目を閉じるのがもったいないと思った。こんなに近くで彼の顔を見ることなんて滅多にないから。けれど、そんな雑念もすぐに吹っ飛んでしまうほど、烈しい陶酔感が私を包み込んだ。
彼はまるで壊れやすいものを扱うかのようにそっと軽く私の体に触れる。こんなに大切にされたことなんてないから、くすぐったくて慣れなくて、変な気持ちだった。それがだんだんと快感に変わっていくときには、変に刺激をされるよりもずっと大きな悦びを感じた。

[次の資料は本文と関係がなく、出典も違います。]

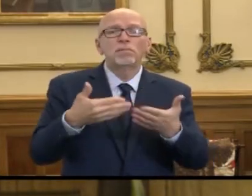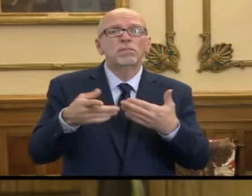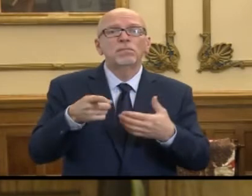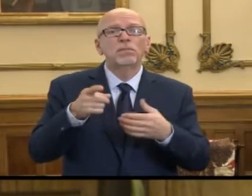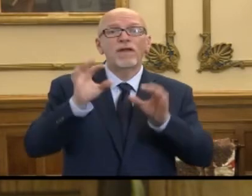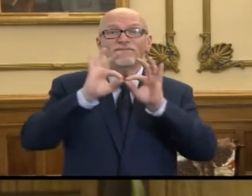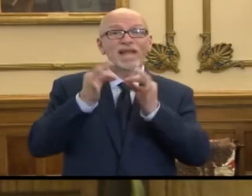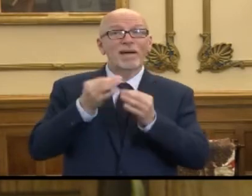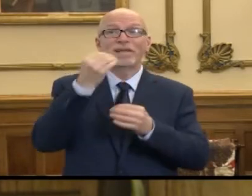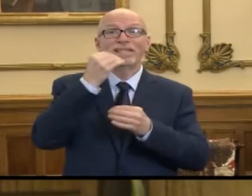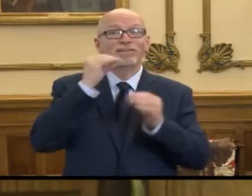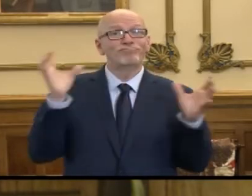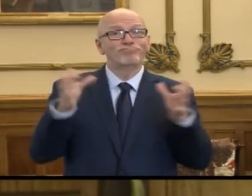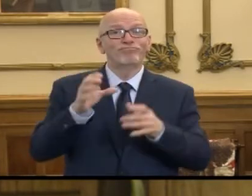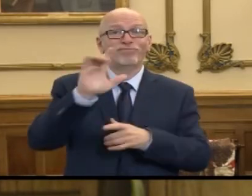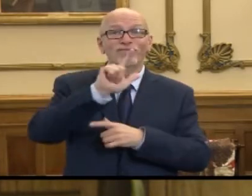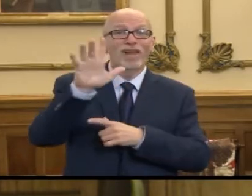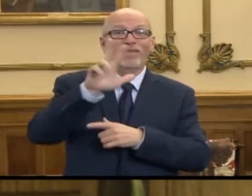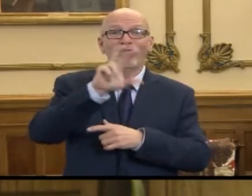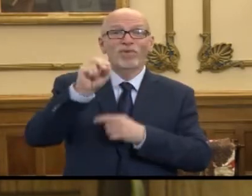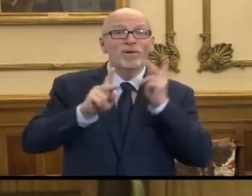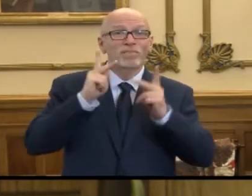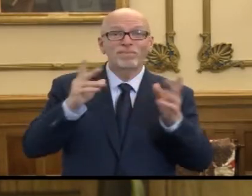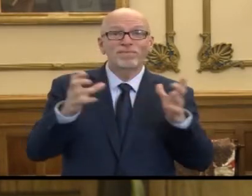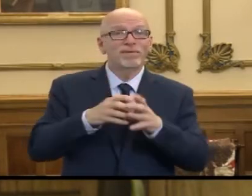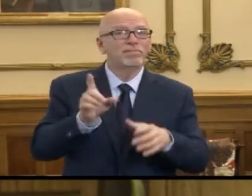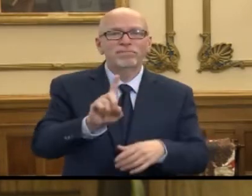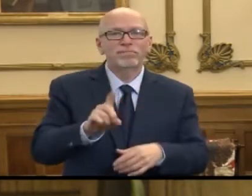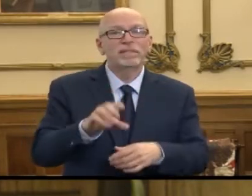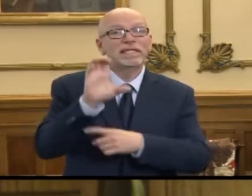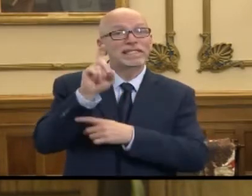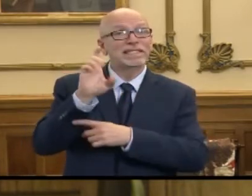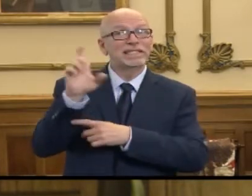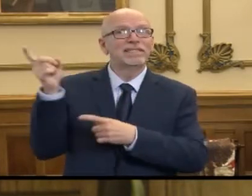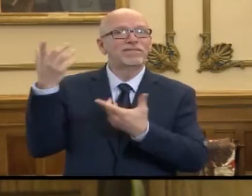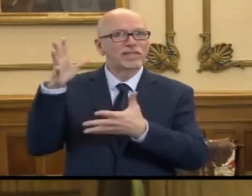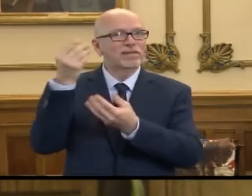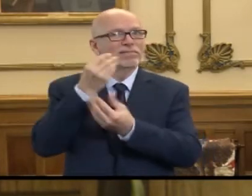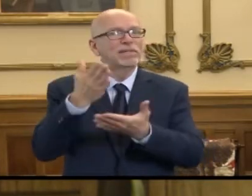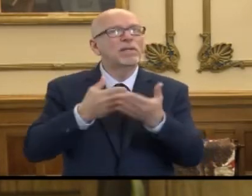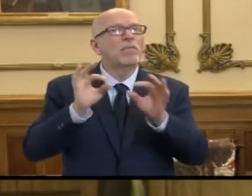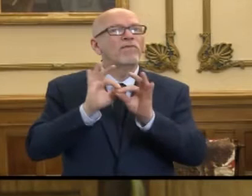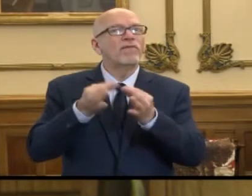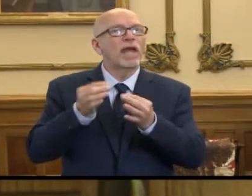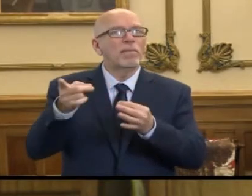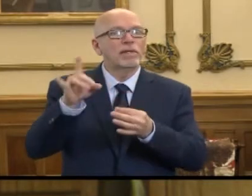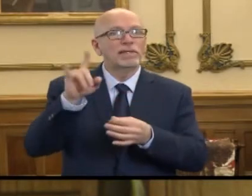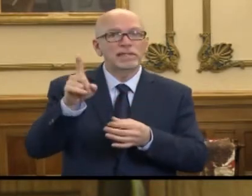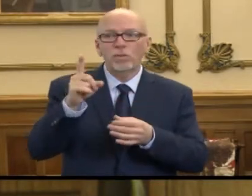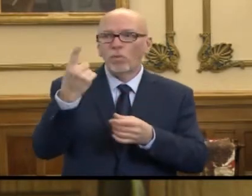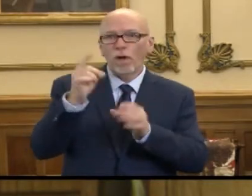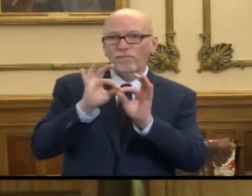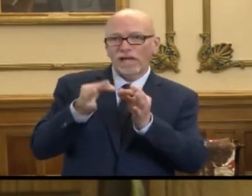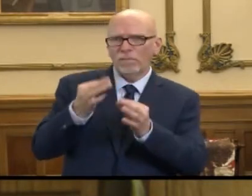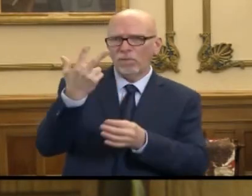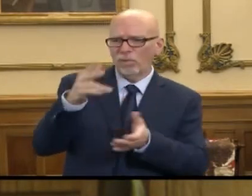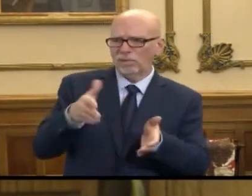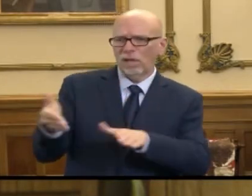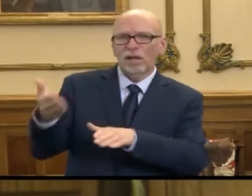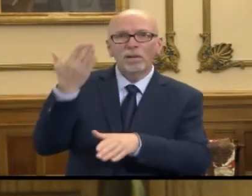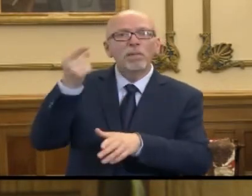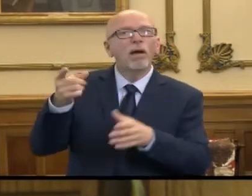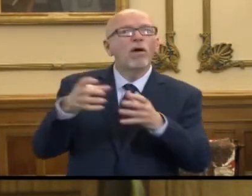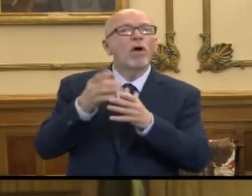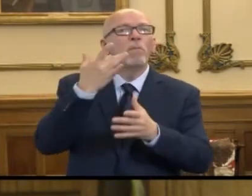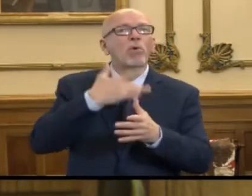family dinner with 25 or 30 people there. Even the CDC sent out stories about families that had lost three individuals because of meeting just for a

私が苦痛に見悶えていると思ったのか、彼は「大丈夫?」と訊ねてきた。私は笑って何度も小さく頷いた。大丈夫どころか、元夫に乱暴に抱かれたことしかないこの体に沁みついた傷を丁寧に癒してくれているのだから、この上なく私は満たされている。
私の体は驚くほど素直に順応し、溶け込んでいった。
今まで感じたことのない繊細で密やかな感覚だった。
何も考えられない。考える必要などなかった。
空気が熱を帯びて視界が揺らぐ。
忘我の中で無意識に遠いところへ目を向けて、私は不思議な幻覚を見た。燃えるような黄金色の風景に楼閣がそびえ立ち、艶やかな蝶が舞い踊るのだ。
きっと極上の愉しみに耽っているのだろうなあと思った。
そういえば、私は花火の音が消えたことに気づくことはなかった。
と言うよりもすでに、忘れてしまっていた。